In week 44 heeft Jan Janssen in Pijnacker zijn laatste komkommers geoogst.
De teler is tevreden over wat er dit jaar in totaal aan komkommers van het gewas gesneden is. “We hebben weinig uitval gehad. Andere jaren hadden we altijd wel last van komkommerbontvirus, maar dat hebben we nu niet gezien.” Mede daardoor is hij zeer tevreden over de productie. “Ook de kwaliteit is tot op het eind aardig geweest. Daarvoor scheelt het ook dat we helemaal geen virus hebben gehad.”
Intensief schermen
In de laatste teeltfase is veel geschermd. Met alleen de beschikking over een ketel, dus zonder wkk op het bedrijf, was dat vanwege duur gas ook nodig. “Dat ging aardig. Wel hebben we er ’s ochtend nog een minimumbuisje in gehad. Maar alles bij elkaar konden we het aardig af met weinig gas.”
Ketel uitgezet
In de op een na laatste teeltweek heeft hij de ketel helemaal uitgezet. “De komkommerprijs was toen niet heel best meer. Dan wil je de kosten zo laag mogelijk houden. In de laatste teeltweek ging de prijs toch nog hard omhoog, dus dat was nog lekker even meegenomen.” In de periode ervoor werd tussen middernacht en zonop nog wel een aardig buisje gehanteerd, vooral om het gewas niet nat te laten slaan en het niet te vochtig te houden. “Omdat we de temperatuur op de dag redelijk konden laten oplopen, lukte het aardig om voldoende etmaaltemperatuur te halen. Want echt hele koude nachten hebben we nog niet gehad.”
Plagen onder controle
Plagen zijn beheersbaar gebleven. In de warme periode ging spint nog even best snel. “Maar als de zomer voorbij is, dan pakt Phytoseiulus en andere biologie het goed op.”
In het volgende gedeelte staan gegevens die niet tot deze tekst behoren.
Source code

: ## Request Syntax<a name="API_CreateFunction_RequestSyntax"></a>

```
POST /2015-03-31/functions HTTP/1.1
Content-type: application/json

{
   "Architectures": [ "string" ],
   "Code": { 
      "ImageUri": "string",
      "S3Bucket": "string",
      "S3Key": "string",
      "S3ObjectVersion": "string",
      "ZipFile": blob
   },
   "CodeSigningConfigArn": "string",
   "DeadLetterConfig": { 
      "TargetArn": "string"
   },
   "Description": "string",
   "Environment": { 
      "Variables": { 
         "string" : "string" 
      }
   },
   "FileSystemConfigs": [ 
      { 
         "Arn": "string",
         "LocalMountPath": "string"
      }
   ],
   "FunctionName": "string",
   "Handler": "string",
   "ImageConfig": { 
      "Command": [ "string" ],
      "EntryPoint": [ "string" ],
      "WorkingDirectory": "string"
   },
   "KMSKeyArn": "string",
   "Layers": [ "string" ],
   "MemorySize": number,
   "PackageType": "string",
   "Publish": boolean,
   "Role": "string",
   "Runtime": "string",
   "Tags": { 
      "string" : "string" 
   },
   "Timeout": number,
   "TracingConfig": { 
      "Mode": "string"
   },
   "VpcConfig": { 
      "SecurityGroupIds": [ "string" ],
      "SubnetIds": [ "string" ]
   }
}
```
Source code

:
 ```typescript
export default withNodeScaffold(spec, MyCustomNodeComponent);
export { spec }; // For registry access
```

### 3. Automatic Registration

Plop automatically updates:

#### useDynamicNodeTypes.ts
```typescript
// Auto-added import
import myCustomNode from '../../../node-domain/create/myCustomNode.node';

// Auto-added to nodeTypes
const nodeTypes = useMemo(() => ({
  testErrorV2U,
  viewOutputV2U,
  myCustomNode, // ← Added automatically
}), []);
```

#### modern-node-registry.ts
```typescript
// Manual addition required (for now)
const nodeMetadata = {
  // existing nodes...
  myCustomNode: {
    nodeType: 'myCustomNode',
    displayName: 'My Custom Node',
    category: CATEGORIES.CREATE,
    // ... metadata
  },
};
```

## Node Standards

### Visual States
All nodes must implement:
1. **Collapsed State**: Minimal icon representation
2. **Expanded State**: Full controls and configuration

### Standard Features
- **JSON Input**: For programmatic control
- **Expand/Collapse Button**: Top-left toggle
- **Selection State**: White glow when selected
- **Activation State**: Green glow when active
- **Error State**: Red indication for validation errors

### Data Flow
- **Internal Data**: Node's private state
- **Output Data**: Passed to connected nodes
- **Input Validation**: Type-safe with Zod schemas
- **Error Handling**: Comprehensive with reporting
Grondig schoonmaken, alsof er virus zat
In week 45 is hij het gewas naar beneden aan het snijden. De week erna gaan de substraatmatten eruit. “Daarna kunnen we alles schoonmaken en weer opnieuw op gaan bouwen. Het vaste teeltwisselingsprotocol wordt gevolgd. Ondanks dat we geen komkommerbontvirus hebben gehad, gaan we heel goed schoonmaken, alsof we wel virus gehad hebben. Zodat we weer zo schoon mogelijk aan de nieuwe teelt kunnen beginnen.”